レモンのソルベをスパークリングワインで割る。
絶対美味しい組み合わせ。
名前はスグロッピーノ。イタリア・ヴェネト生まれの爽やかドリンクです。
スグロッピーノとは
スグロッピーノ・アル・リモーネ
- レモンソルベ90g
- スパークリングワイン50ml
- ウォッカ10ml
作り方
冷凍庫で冷やしたウォッカ、半量のスパークリングワイン、ソルベを入れ、ブレンダーで撹拌する。
回しすぎるとソルベがダレてしまうので、パルスで小刻みに回し、最低限の回転で全体を混ぜるようにする。
残りのスパークリングワインを注いで、なるべく炭酸が残るように、こちらもパルスで数発だけブレンドする。
レシピにウォッカが使われているのは、アルコール度数を調整するためだと考えています。
アルコール度数が上がると凍りにくくなる凝固点降下が起きるので、硬すぎない滑らかな口当たりになるはずです。
「結び目をほどく」カクテル?
スグロッピーノという名前は、ヴェネツィア方言で「ほどく」「緩める」を意味する「sgropìn(ズグロピン)」に由来すると言われています。
何をほどくのかというと、食べ過ぎた胃の「結び目」です。
16世紀頃のヴェネツィアで、貴族たちがコース料理の合間や食後に、口直しと消化促進を兼ねて楽しんだのがはじまりと言われています。
ごちそう三昧で苦しくなった胃を、冷たいレモンの氷菓でほどいてリセットする。
こわばった胃の結び目を、そっとほぐしてやる、フレンチで言うグラニテのような一杯です。
ほかにも、ムラーノ島のガラス職人たちが炉の熱の中で、涼を取るために飲んでいた、なんて話もあります。
500年間忘れられていた
16世紀発祥と聞くと500年も続く伝統かと思いきや、実際は昔ながらのトラットリアのサービスなどで細々と残っている程度で、日常の一杯としてはほとんど飲まれていなかったようです。
イタリアの食メディア、ガンベロ・ロッソにいたっては「イタリアが忘れていたスグロッピーノ」とまで書いています。
ところがここ最近、ニューヨーク・タイムズがスグロッピーノを「元祖・大人のスラッシー」として紹介し、アメリカでブームに。
その波はロンドンにも渡り、多くのお店のメニューに載りはじめているそうです。
なお、昔からウォッカが入っていたわけではなく、古い形はレモンの氷菓に少量の酒を合わせた、もっと素朴な飲み物だったようです。
プロセッコとウォッカを合わせる現在の形は、現代になってから定着したスタイルと言われています。
どのアイスでつくるのが正解か
手始めにどこでも手に入るサクレのような粗削りのかき氷系で試したら、氷の部分がただの水に溶けるだけで、レモン風味もややチープ。
薄まったスパークリングワインにかき氷のシロップを足したような、べしゃっとした仕上がりになりました。
よくよく考えてみれば当たり前でした。
乳製品の入っていないしっかりとしたレモンソルベが美味しいです。
味わい
緩めのフローズンカクテルのようで、とても滑らかでやわらかい食感。
フローズンカクテルはクラッシュドアイスでつくりますが、こちらはソルベなので味が濃厚なまま。

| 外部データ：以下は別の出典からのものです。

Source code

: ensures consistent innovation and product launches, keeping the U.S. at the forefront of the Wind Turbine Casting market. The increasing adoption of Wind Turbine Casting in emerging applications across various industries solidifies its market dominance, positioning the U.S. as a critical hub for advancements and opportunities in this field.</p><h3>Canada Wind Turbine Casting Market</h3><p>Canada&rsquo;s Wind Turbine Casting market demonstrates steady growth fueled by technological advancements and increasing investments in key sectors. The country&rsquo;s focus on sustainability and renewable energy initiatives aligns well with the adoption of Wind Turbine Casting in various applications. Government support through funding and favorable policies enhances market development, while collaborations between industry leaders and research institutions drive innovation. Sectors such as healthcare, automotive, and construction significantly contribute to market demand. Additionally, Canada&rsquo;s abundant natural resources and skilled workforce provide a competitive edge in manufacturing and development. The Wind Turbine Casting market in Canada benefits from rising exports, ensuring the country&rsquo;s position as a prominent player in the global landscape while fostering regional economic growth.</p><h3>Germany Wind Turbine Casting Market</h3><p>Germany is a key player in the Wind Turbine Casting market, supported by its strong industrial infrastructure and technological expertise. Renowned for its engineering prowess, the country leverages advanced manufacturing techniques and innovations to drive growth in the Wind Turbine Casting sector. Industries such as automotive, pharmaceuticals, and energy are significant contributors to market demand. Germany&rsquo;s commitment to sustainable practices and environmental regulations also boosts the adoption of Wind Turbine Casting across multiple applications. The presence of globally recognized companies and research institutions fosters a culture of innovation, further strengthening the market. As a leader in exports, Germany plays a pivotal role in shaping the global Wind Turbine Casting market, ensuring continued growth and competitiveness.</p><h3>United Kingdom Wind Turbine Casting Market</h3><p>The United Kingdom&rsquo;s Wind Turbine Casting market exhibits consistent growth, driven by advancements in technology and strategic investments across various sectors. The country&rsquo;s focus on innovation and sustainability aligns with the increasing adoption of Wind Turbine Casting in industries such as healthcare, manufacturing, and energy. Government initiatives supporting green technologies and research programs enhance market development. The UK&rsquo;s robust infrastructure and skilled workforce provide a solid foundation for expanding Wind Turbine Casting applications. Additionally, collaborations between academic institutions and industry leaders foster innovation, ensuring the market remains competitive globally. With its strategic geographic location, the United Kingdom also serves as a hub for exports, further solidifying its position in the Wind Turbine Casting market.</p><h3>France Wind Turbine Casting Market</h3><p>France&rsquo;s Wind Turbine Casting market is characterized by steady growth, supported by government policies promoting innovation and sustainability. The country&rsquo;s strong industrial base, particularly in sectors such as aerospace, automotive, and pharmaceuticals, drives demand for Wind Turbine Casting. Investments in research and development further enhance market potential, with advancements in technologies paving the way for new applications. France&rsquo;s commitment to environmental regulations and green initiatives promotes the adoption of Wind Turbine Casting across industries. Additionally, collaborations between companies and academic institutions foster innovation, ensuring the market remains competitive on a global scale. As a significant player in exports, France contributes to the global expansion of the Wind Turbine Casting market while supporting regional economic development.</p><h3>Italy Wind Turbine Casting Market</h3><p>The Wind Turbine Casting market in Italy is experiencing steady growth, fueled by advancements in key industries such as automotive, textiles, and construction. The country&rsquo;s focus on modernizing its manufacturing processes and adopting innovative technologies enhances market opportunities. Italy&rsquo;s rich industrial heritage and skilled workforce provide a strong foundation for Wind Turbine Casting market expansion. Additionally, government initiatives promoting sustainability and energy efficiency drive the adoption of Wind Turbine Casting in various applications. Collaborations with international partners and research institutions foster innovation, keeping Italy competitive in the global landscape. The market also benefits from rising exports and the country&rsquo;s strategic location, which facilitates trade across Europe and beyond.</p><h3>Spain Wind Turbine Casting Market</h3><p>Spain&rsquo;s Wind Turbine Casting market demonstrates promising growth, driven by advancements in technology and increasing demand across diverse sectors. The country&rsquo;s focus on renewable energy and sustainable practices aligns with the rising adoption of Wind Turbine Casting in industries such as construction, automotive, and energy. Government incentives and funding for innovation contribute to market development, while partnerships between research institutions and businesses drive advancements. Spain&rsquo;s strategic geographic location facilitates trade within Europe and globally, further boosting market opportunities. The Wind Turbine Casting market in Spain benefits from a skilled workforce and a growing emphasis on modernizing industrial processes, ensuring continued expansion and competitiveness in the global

しっかり目の甘みの後に、スパークリングワインの辛口なキレが追っかけてきて、甘ったるさを切ってくれます。
あまり時間をかけるとどんどん緩くなってしまうのと、爽やかで飲みやすいのもあって、すぐに酔っ払っちゃいそうな、危険なお酒。
非常に美味しく万人受けする味で、お出ししたお客様がたも皆さんいたく感激して絶賛してくれます。
レモンソルベとスパークリングワインなんて、これ以上無い組み合わせ。
こんなに合うのに、500年も忘れられていたなんて。
これから流行っちゃうかもしれません。